Author:  tepples [ Thu Nov 16, 2017 8:20 am ]
Post subject:  Re: What filters does Blargg's Blip_Buffer use?

Suggested test procedure:

1. Make a module in FamiTracker with only the note D-# (corresponding to period setting 1, or 112 kHz) in the noise channel. This gives enough headroom over the Nyquist rate that it should be flat before the rolloff associated with the zero-order hold.
2. Export to NSF.
3. Render to 16-bit LPCM (WAV, etc.) with an NSF player based on Game_Music_Emu, which uses Blip_Buffer. I used gmewav, which has the drawback that it's currently hardcoded to 44.1 kHz, not 48 kHz.
4. Run spectral analysis using your preferred tool.
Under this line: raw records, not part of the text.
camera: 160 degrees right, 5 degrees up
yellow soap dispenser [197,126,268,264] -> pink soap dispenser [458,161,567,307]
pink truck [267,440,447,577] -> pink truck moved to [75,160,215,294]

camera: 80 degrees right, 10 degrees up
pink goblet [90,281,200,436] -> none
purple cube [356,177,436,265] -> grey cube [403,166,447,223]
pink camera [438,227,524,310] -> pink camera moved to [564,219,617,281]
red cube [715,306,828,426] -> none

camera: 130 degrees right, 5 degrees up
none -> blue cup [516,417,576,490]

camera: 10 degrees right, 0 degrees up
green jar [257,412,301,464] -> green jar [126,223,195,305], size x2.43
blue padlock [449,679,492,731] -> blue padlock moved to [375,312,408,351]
I've done steps 1, 2, and 3 for you. When attempting to upload the result of step 3, I received the following error messages:

The extension wav is not allowed.
The extension flac is not allowed.
The extension aif is not allowed.
The extension aiff is not allowed.

Presumably this is to encourage users discussing NES music to use lossy codecs such as .ogg for storage and bandwidth efficiency. That's fine for music, not so fine for the precise spectral analysis that you are requesting. This means you will need to extract the result of step 3 from a zipfile before proceeding to step 4.